A pumpjack is silhouetted as it operates in Baku, Azerbaijan, on Sunday, March 18, 2018. Two years after descending into junk, Azerbaijan's shortest path to winning back its investment grade is by rebuilding the stash of petrodollars it raided during a recession and a banking meltdown, according to Fitch Ratings. Photograph: Taylor Weidman/Bloomberg Photographer: Taylor Weidman/Bloomberg

Oil steadied as traders waited for fresh signals on the state of Chinese crude demand after the nation ditched Covid curbs.

West Texas Intermediate for March delivery was little changed above $81 a barrel after swinging between gains and losses on Monday. Futures trading volumes are likely to remain subdued during Asian hours, with many investors across the region on breaks to mark the Lunar New Year.


Oil has been driven higher over the past two weeks on expectations that the swift pivot in the world’s largest crude importer may spur daily consumption to hit a record in 2023 as mobility and industrial activity pick up. Traders are also tracking the impact of tighter curbs on Russian energy flows imposed by the European Union and US following the invasion of Ukraine.

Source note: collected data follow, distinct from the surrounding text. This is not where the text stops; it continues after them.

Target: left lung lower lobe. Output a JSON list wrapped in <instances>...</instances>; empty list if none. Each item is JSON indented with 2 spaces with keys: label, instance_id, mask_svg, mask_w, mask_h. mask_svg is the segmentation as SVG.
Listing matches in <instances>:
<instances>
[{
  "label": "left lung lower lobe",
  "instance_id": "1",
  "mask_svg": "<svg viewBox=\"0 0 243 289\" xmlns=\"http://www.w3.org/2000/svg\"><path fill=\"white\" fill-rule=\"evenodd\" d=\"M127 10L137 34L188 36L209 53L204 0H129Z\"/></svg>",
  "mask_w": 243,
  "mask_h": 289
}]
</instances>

“Signs of positive fundamentals across most commodity markets helped boost sentiment,” Australia & New Zealand Banking Group Ltd. said in a daily note. “Optimism on demand from China’s reopening is strong.”

Later Tuesday, traders will get an insight into movements in US inventories with estimates due from the American Petroleum Institute. Over the past two weeks, nationwide commercial stockpiles expanded by more than 27 million barrels, hitting the highest since June 2021, according to government figures.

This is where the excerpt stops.